- [Source passage]:
Apelin/APJ increased renal blood flow through endothelial BKCa channel induced p-eNOS and ET-1 in diabetic conditions.

Abstract

Renal hemodynamics damage, an important driving mechanism of diabetic nephropathy (DN), is related to many abnormal endothelial released molecules, such as endothelial nitrogen monoxide synthase (eNOS) and endothelin-1 (ET-1), caused by glomerular endothelial cells dysfunction. Apelin, as the endogenous ligand for APJ, was reported to be associated with endothelial cell dysfunction in diabetes. Therefore, it is hypothesized that apelin/APJ increased renal perfusion in DN through regulating endothelial released molecules. Diabetic models were replicated via injecting STZ intraperitoneally (40 mg/kg/day) for 5 consecutive days. Apelin-13 was infused with micro-osmotic pump at 30 μg/kg/day for 4 weeks. The results showed that apelin increased renal blood flow by increasing phosphorylated eNOS and decreasing ET-1 in diabetic mice, which were cancelled in endothelial-specific APJ knockout mice or whole-body large conductance Ca^2 +-activated K⁺ (BKCa) channel knockout rats. Additionally, apelin/APJ activated BKCa channel via increasing expression of BKCa subunits through PI3K/AKT/GSK-3β/Nrf2 pathway but not increasing intracellular Ca²⁺ concentration under high glucose conditions. In conclusion, this study revealed that apelin/APJ increased renal blood flow in early phase of DN via increasing p-eNOS and decreasing ET-1 in glomerular endothelial cells dependent on PI3K/AKT/GSK-3β/Nrf2 pathway induced expression of BKCa subunits.

- [Data to examine]:
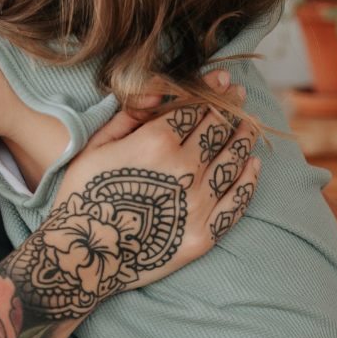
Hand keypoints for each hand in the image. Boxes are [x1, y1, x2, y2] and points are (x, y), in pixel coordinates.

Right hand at [5, 73, 259, 319]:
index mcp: (156, 143)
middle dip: (231, 108)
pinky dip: (249, 179)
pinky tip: (253, 164)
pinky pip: (237, 201)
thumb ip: (131, 114)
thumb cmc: (83, 196)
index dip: (212, 91)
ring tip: (250, 125)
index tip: (225, 80)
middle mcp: (184, 170)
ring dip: (244, 137)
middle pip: (217, 130)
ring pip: (233, 160)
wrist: (84, 257)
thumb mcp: (96, 146)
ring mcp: (198, 204)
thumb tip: (161, 88)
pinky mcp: (205, 234)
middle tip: (241, 97)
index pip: (195, 108)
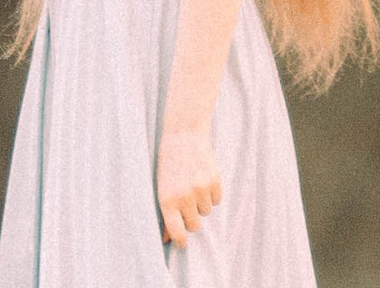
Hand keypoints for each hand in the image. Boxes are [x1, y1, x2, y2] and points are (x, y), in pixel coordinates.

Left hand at [156, 128, 222, 247]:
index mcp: (167, 200)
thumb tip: (166, 239)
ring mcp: (200, 189)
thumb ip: (165, 215)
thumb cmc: (169, 166)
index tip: (183, 243)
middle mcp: (184, 197)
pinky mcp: (214, 181)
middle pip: (194, 225)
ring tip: (194, 185)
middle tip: (187, 203)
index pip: (177, 232)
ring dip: (202, 203)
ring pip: (206, 212)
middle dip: (192, 218)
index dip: (181, 241)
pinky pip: (217, 200)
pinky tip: (203, 180)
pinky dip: (212, 194)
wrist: (183, 137)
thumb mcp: (162, 189)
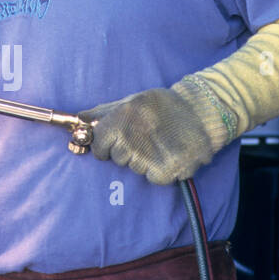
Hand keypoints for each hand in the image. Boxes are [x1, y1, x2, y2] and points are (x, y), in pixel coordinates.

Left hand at [77, 78, 228, 184]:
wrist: (201, 112)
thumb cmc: (163, 106)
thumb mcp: (130, 101)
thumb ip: (103, 113)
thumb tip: (78, 119)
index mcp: (121, 119)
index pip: (99, 145)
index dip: (107, 144)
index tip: (119, 139)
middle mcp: (131, 138)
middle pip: (117, 158)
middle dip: (128, 151)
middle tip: (146, 137)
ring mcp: (147, 156)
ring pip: (134, 168)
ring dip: (145, 160)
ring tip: (160, 143)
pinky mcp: (164, 171)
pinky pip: (151, 177)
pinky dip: (159, 170)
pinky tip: (168, 154)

- [Work order]:
Using the abstract on apelin and renal blood flow, answer these questions, numbering each answer to match its question.
1. What dose of STZ was injected, by what route, and for how many days?
2. At what dose, and for how long, was apelin-13 infused?
3. Through which pathway did apelin/APJ increase expression of BKCa subunits?

- [Completed task]:
1. 40 mg/kg/day, injected intraperitoneally, for 5 consecutive days.
2. 30 μg/kg/day for 4 weeks, by micro-osmotic pump.
3. The PI3K/AKT/GSK-3β/Nrf2 pathway.